Depuis des mois, la direction du Groupe SNCF tente de faire passer une idée simple : pour répondre à la concurrence, il faudrait que les cheminots travaillent plus, avec moins de garanties, moins de visibilité et moins de protections collectives.

De plus, la direction annonce que ces « paramètres activables » pourraient varier d’une filiale à l’autre. Pour la CGT, l’objectif est clair : adapter les droits sociaux aux besoins économiques de chaque structure afin de dégager toujours plus de productivité sur le dos des ADC, de leurs repos, de leur santé et de leur vie personnelle. Cette logique ouvre la voie à un dumping social interne, en mettant les agents en
concurrence selon leur filiale ou leur activité. Derrière cette prétendue souplesse, c’est bien l’unité du corps cheminot qui est visée : diviser les salariés, fragiliser les garanties collectives et généraliser demain les reculs testés aujourd’hui dans certaines filiales.

LA QVT NE SE DÉCRÈTE PAS : ELLE SE RESPECTE !

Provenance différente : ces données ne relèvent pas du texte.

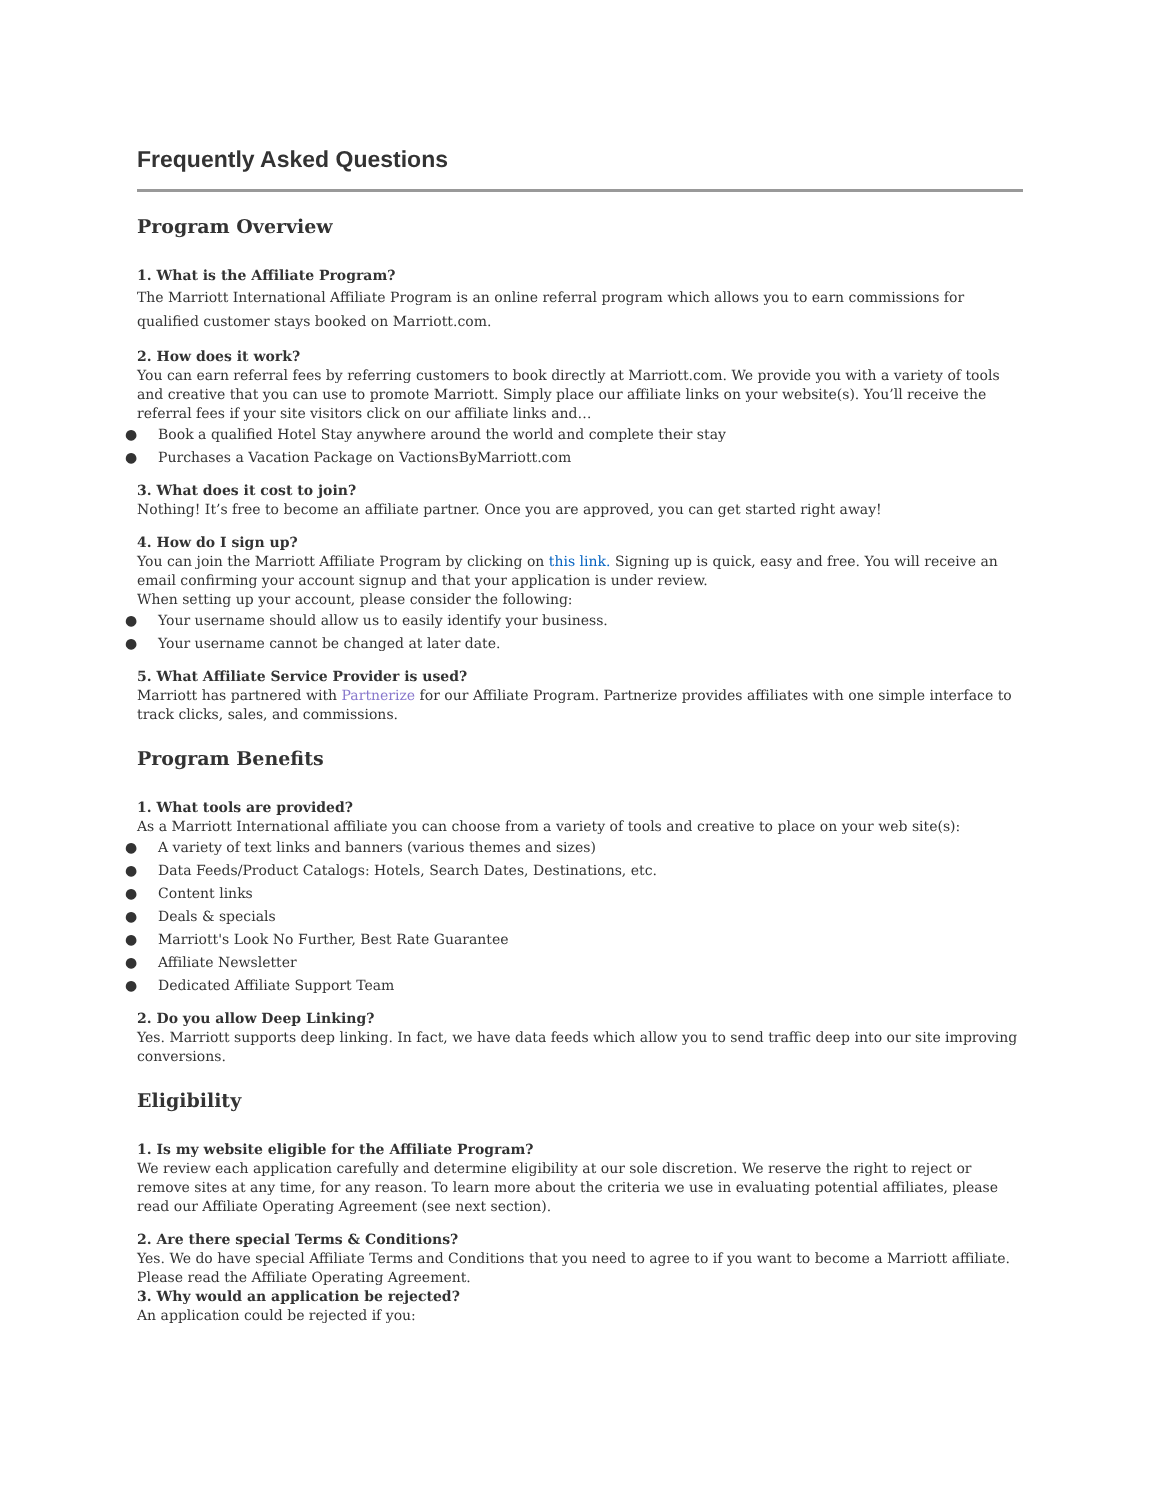Frequently Asked Questions
Program Overview
1. What is the Affiliate Program?
The Marriott International Affiliate Program is an online referral program which allows you to earn commissions for qualified customer stays booked on Marriott.com.
2. How does it work?
You can earn referral fees by referring customers to book directly at Marriott.com. We provide you with a variety of tools and creative that you can use to promote Marriott. Simply place our affiliate links on your website(s). You’ll receive the referral fees if your site visitors click on our affiliate links and…
● Book a qualified Hotel Stay anywhere around the world and complete their stay
● Purchases a Vacation Package on VactionsByMarriott.com
3. What does it cost to join?
Nothing! It’s free to become an affiliate partner. Once you are approved, you can get started right away!
4. How do I sign up?
You can join the Marriott Affiliate Program by clicking on this link. Signing up is quick, easy and free. You will receive an email confirming your account signup and that your application is under review.
When setting up your account, please consider the following:
● Your username should allow us to easily identify your business.
● Your username cannot be changed at later date.
5. What Affiliate Service Provider is used?
Marriott has partnered with Partnerize for our Affiliate Program. Partnerize provides affiliates with one simple interface to track clicks, sales, and commissions.
Program Benefits
1. What tools are provided?
As a Marriott International affiliate you can choose from a variety of tools and creative to place on your web site(s):
● A variety of text links and banners (various themes and sizes)
● Data Feeds/Product Catalogs: Hotels, Search Dates, Destinations, etc.
● Content links
● Deals & specials
● Marriott's Look No Further, Best Rate Guarantee
● Affiliate Newsletter
● Dedicated Affiliate Support Team
2. Do you allow Deep Linking?
Yes. Marriott supports deep linking. In fact, we have data feeds which allow you to send traffic deep into our site improving conversions.
Eligibility
1. Is my website eligible for the Affiliate Program?
We review each application carefully and determine eligibility at our sole discretion. We reserve the right to reject or remove sites at any time, for any reason. To learn more about the criteria we use in evaluating potential affiliates, please read our Affiliate Operating Agreement (see next section).
2. Are there special Terms & Conditions?
Yes. We do have special Affiliate Terms and Conditions that you need to agree to if you want to become a Marriott affiliate. Please read the Affiliate Operating Agreement.
3. Why would an application be rejected?
An application could be rejected if you:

La direction TER HDF parle de QVT dans ses réunions et ses supports, mais sur le terrain les ADC vivent une tout autre réalité : NR à répétition, PS et FS qui changent, roulements de moins en moins lisibles, repos fragilisés et tensions permanentes avec la commande, notamment pour les ADC du banal. À force de demander aux agents d’être toujours plus disponibles, flexibles et adaptables, c’est leur vie personnelle qui est méprisée. Cette désorganisation pèse aussi sur les GM, placés en première ligne face aux ADC et contraints de gérer les tensions provoquées par des décisions qu’ils ne maîtrisent pas toujours. La QVT, ce n’est pas un PowerPoint ni une réunion où la direction explique que tout va bien : c’est pouvoir connaître son travail à l’avance, organiser sa vie familiale, respecter ses repos et travailler sans pression permanente. Quand les journées sont modifiées sans cesse et que les agents doivent se battre pour faire respecter leur
roulement, ce n’est pas de la qualité de vie au travail : c’est de la désorganisation organisée.

Les prix augmentent, les factures explosent, les loyers, les crédits, les carburants, l’alimentation, l’énergie
pèsent de plus en plus lourd dans les foyers. Pendant ce temps, les cheminots voient leur pouvoir d’achat
reculer année après année.
La direction ne peut pas continuer à demander toujours plus de productivité, toujours plus de flexibilité,
toujours plus d’efforts, tout en refusant de reconnaître le travail réel des cheminots.
Au TER HDF, les ADC assurent chaque jour la production dans des conditions de plus en plus contraintes :
suppressions de postes, tensions sur les effectifs, modifications de roulements, adaptation permanente aux
travaux, aux aléas, aux carences d’organisation et aux injonctions contradictoires.

Depuis janvier 2026, l’inflation est repartie fortement à la hausse. Pendant que les prix augmentent, les salaires des cheminots, eux, restent insuffisamment revalorisés.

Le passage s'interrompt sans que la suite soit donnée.